The major potential confounder is the effect of sample age on VL. Although controlling for this did not impact results, the effect of storage time on VL can have an unpredictable [24] component, which could have caused residual confounding. However, if substantial, this component should have eroded all observed associations; the observed correlations between VL and sample age, and between VLs from the same participant, should not have been seen.

Another potential confounder is ART initiation, which was not captured in the study data. However, between 2005 and 2011, Kenyan National HIV Treatment guidelines set a CD4 threshold for ART of <=200/mm3 in the absence of clinical indications, and the maximum elapsed time of 5.1 years between calculated infection date and blood draw in our sample makes it unlikely that participants would have progressed to meet this criterion and start treatment. If any did, elimination of samples with undetectable viral load would also have been likely to exclude them. In other respects, although circumcised participants were somewhat more likely to report risky behavior, the difference was not significant, and VLs would not necessarily be higher in infections contracted through high-risk sex.
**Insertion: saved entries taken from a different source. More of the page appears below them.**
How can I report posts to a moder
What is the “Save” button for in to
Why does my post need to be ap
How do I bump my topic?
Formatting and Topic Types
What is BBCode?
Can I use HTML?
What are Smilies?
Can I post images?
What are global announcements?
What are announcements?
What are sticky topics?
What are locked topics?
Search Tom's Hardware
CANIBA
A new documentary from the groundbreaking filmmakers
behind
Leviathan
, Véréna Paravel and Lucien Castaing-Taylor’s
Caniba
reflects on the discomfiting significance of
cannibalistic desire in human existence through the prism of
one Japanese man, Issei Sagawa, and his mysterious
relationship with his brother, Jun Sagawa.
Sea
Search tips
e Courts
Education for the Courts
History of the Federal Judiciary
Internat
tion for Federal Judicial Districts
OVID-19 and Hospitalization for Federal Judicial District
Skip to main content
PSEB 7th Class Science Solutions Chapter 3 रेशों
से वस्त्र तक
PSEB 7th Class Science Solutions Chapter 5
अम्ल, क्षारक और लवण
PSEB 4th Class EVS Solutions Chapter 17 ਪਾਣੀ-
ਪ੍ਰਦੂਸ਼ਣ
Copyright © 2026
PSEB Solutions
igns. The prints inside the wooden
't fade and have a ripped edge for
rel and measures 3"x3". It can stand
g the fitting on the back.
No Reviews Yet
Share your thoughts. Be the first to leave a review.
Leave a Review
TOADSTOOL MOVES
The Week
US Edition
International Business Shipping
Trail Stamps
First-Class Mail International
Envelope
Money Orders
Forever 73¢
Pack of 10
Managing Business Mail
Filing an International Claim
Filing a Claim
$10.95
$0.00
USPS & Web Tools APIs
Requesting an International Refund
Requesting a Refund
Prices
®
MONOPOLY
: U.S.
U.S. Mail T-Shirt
Finally, for participants with only one sample, stability of VL over time cannot be demonstrated; therefore, VL cannot necessarily be considered equivalent to VL set point.

Conclusions

Though circumcision in HIV-positive men has an observed association with HIV VL in female partners infected by them, this study provides no evidence that circumcision status at HIV seroconversion affects VL after 6 months in men.